- _Work item_
Among the lines below, restate word for word only those from the line with "left elbow: (16, 947)" through the line with "left ankle: (86, 1001)", with both end lines kept.

- _Data_
[Start of Attachment]

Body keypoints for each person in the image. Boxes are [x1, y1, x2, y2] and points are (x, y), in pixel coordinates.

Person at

[End of Attachment]
[Start of Attachment]

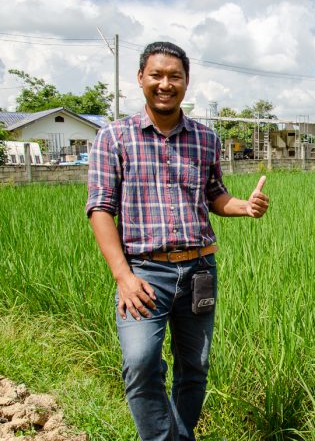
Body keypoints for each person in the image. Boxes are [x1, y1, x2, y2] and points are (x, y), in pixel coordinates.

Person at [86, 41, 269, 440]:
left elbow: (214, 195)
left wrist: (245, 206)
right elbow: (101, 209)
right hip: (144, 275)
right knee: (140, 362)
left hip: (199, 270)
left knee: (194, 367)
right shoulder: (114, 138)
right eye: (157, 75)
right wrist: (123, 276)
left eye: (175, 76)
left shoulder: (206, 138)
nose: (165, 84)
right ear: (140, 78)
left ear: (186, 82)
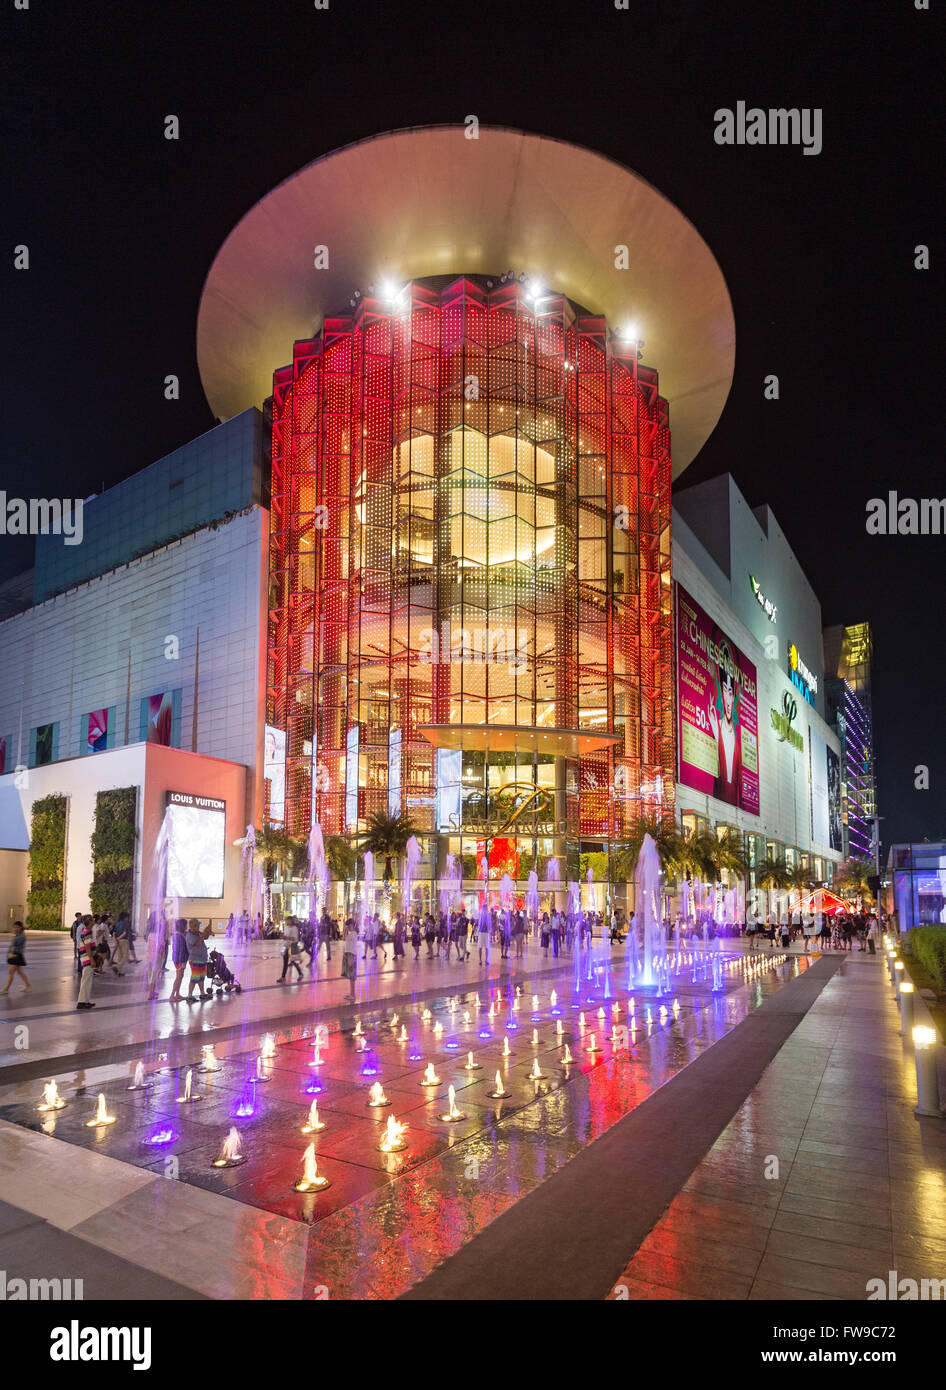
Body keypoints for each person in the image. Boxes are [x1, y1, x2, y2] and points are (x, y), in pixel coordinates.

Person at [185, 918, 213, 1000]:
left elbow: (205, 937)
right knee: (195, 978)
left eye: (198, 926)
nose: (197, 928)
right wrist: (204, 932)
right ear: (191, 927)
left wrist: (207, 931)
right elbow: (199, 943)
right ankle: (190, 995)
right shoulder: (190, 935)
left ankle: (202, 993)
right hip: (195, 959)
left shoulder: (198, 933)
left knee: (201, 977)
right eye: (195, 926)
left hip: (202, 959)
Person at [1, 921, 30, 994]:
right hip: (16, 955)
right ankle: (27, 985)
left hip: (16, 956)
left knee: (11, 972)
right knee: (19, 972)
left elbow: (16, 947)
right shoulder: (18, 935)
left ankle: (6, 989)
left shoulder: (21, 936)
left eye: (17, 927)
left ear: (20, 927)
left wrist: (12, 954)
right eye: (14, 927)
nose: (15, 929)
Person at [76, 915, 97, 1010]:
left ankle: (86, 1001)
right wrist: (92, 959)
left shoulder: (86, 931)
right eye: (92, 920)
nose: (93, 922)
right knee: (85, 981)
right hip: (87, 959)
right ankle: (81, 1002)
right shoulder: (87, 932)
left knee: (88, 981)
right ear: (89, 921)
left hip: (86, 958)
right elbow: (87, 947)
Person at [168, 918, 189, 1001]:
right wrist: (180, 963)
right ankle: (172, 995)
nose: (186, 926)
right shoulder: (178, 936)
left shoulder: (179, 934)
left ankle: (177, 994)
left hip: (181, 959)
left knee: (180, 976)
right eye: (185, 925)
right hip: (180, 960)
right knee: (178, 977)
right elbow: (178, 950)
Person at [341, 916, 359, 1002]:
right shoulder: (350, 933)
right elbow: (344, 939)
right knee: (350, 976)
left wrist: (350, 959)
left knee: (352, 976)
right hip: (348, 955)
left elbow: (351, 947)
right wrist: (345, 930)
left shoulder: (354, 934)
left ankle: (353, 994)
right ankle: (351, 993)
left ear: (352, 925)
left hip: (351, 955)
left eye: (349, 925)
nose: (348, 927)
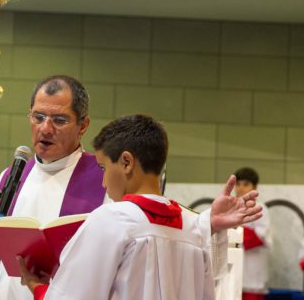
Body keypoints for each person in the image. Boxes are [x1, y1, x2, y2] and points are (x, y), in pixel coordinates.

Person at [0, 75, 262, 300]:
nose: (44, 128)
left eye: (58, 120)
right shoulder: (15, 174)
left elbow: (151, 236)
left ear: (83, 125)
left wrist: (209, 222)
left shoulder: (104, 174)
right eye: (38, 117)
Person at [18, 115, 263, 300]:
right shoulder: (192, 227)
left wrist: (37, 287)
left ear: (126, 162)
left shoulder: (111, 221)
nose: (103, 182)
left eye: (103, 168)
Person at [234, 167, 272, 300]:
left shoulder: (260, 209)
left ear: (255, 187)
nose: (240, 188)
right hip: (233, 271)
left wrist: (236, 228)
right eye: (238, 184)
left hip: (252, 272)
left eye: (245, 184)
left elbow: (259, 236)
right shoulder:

[End of Attachment]
[Start of Attachment]

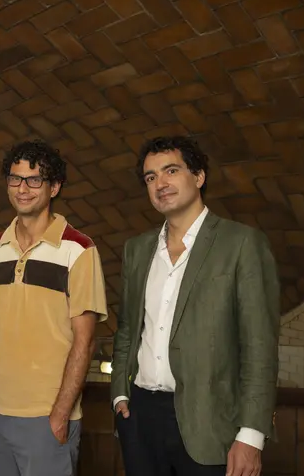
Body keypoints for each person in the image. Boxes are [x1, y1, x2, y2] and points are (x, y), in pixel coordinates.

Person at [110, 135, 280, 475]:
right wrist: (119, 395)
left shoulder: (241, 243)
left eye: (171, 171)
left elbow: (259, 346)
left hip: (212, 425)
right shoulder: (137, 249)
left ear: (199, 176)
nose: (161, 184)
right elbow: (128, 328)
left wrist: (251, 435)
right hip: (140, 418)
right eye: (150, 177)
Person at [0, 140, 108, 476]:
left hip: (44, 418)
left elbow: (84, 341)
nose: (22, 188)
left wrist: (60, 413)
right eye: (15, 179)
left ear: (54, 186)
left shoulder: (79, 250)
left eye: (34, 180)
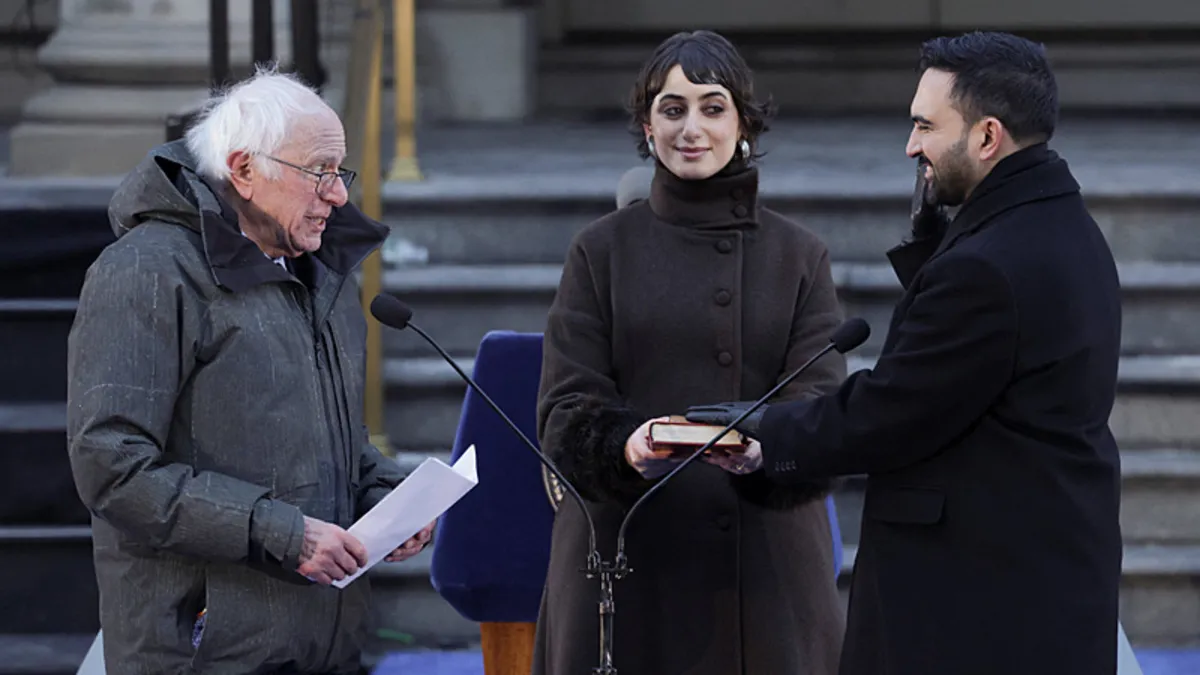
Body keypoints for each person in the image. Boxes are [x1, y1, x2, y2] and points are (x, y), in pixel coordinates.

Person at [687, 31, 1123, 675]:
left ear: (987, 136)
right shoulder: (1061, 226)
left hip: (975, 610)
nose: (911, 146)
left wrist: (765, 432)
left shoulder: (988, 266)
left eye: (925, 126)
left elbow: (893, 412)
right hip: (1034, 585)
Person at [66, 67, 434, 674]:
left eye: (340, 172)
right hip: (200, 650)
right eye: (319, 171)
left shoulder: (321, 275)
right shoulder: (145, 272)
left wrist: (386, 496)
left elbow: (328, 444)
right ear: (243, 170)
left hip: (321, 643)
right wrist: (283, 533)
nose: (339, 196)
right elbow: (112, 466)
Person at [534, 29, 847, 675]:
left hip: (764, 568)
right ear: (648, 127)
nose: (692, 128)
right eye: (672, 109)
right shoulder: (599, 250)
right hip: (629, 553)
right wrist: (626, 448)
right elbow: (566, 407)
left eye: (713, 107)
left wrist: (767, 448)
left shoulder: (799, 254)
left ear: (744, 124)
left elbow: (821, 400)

[End of Attachment]

- _Solution below_
left elbow: (16, 947)
right shoulder: (18, 935)
left ankle: (6, 989)
left shoulder: (21, 936)
left eye: (17, 927)
left ear: (20, 927)
left wrist: (12, 954)
right eye: (14, 927)
nose: (15, 929)
Person at [76, 915, 97, 1010]:
left ankle: (86, 1001)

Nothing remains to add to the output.